Mr. Chair, that concludes my introduction.
If you wish, my colleague Ms. Martel can briefly explain the most important sections, the most important clauses.
or the more salient clauses involved.
Mr. Wayne Marston:
Thank you, Chair.
I have a little bit of a struggle here, because we hear about the comparisons you've done, the study of the relationship between the costs and GDP, but we can't get to the place of understanding what the savings or costs are relative to this change.

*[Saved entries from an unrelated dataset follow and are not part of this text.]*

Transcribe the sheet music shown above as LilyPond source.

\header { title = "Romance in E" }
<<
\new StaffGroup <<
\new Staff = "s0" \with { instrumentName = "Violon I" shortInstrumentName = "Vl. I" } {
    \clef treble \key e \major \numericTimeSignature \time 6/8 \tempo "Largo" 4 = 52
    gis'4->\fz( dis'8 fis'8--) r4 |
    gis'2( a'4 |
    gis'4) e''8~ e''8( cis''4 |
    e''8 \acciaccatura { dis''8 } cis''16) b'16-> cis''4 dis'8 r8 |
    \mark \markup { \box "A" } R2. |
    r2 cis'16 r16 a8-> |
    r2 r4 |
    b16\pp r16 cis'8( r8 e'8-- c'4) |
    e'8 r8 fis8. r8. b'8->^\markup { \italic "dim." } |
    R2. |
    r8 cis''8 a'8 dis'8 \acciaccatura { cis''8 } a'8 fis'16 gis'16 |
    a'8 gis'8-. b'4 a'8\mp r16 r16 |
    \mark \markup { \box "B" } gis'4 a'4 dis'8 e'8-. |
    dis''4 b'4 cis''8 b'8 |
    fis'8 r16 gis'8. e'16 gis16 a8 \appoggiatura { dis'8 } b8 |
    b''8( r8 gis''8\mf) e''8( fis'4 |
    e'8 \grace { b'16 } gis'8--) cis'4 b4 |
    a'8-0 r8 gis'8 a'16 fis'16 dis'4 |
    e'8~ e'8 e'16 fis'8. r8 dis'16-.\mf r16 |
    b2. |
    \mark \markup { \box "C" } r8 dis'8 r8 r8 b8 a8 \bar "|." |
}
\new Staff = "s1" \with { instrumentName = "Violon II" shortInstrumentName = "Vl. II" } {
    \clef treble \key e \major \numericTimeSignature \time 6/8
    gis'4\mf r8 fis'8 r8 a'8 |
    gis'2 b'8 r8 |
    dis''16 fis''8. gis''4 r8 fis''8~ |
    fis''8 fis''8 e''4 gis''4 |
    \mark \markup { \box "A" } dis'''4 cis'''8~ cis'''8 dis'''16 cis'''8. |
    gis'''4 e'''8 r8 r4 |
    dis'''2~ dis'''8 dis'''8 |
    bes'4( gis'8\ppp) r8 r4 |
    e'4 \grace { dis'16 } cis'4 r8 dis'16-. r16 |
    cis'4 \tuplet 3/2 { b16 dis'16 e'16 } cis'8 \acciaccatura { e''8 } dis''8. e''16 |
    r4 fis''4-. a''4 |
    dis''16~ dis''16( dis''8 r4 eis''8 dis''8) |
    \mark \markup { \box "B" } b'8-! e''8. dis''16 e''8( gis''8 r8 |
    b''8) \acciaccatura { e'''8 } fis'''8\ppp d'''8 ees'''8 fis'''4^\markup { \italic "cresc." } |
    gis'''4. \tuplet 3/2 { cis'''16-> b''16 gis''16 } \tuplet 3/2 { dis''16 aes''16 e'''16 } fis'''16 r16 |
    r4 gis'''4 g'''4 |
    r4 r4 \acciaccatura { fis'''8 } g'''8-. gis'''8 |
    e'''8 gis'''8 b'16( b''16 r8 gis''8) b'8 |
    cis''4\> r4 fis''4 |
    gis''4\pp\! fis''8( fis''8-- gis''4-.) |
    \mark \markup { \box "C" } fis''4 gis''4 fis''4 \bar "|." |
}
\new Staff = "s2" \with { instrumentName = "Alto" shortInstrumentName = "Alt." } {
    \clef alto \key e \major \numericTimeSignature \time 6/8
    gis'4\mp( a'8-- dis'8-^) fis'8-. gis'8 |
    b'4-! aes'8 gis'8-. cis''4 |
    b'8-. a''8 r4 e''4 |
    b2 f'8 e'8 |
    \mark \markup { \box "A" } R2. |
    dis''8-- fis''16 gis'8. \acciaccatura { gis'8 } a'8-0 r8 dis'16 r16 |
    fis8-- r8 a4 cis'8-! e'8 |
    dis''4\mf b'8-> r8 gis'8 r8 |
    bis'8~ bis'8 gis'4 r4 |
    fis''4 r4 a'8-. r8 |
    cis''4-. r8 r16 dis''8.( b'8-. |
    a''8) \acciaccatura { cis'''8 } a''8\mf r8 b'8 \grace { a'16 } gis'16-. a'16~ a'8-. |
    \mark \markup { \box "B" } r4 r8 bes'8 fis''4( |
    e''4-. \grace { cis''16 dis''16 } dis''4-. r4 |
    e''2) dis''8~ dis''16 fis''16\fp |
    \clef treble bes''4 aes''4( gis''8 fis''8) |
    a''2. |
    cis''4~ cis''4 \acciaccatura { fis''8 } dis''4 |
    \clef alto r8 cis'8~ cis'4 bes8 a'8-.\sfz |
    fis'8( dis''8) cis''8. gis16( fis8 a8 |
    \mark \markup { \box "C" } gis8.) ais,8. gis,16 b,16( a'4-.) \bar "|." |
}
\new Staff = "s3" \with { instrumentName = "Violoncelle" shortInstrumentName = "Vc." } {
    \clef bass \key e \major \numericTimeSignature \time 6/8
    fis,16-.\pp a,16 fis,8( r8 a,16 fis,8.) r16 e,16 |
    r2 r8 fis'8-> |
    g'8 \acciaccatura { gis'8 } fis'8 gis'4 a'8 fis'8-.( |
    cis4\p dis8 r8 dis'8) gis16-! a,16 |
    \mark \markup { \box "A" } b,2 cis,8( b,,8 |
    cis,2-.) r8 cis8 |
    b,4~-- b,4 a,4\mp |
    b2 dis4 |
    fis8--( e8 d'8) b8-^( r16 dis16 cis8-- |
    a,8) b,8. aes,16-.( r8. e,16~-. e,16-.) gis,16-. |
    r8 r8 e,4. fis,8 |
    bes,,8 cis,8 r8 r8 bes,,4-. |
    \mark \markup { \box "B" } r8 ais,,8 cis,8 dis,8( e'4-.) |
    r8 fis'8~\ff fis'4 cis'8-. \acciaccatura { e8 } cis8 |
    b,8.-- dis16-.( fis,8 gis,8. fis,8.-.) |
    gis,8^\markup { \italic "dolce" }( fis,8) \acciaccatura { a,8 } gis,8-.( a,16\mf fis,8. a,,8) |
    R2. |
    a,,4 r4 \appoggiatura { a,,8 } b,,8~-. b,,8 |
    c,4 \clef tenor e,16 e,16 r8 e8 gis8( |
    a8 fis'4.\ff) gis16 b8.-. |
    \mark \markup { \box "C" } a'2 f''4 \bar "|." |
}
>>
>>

Part of what we try to make our decisions on, at least on this side of the table, are the actual figures and the dollars and cents involved. Clearly, this is being approached from the standpoint of the government that they feel there's a need to protect this program by making this change, and thus they will save a certain amount of money.
Our job, on the other hand, is to look at the proposed amount of money they're saving and ask ourselves if it is valid, is it real, does it match what we're hearing elsewhere? We're pretty well handcuffed here if we can't get someone to tell us what those savings are. I'm not asking you this as a question; it's a comment. Somebody someplace visibly told you not to give this committee that information. That's very difficult to accept here.
With all due respect to yourself, I think you've conducted yourself very well here, and I don't mind saying that publicly. You've been put in a very untenable position in this, but it is very troubling.
We're talking about making a change for those two years. Anybody on Ontario disability when they reached age 65 would have gone to more money than they had a month, and now they'll have to wait an extra two years. The finance minister has said he'll cover the cost for the provinces, but these people will get less money than they would have done with the transition.
If you have somebody who is 59 years of age and has lost their job and can't get back to work and are on employment insurance and they run out of that and go onto welfare, in Ontario the municipality pays that. There are two years there where they would have gone from social assistance to a little bit better with OAS and GIS, if that's all they have in this world, but now they've got to wait two years.
When we talk about the cost to society, that's what we're talking about. The fact is that this offloading is more than offloading costs to the provinces, this has direct impact on the lives of those people. It puts us in an untenable position as well when we can't get the real figures. I guess you can appreciate the frustration on this side. We understand yours, sir.
I'll offer it one more time. You can't give us the savings cost of the transfer of the cost of this to the provinces--is that correct?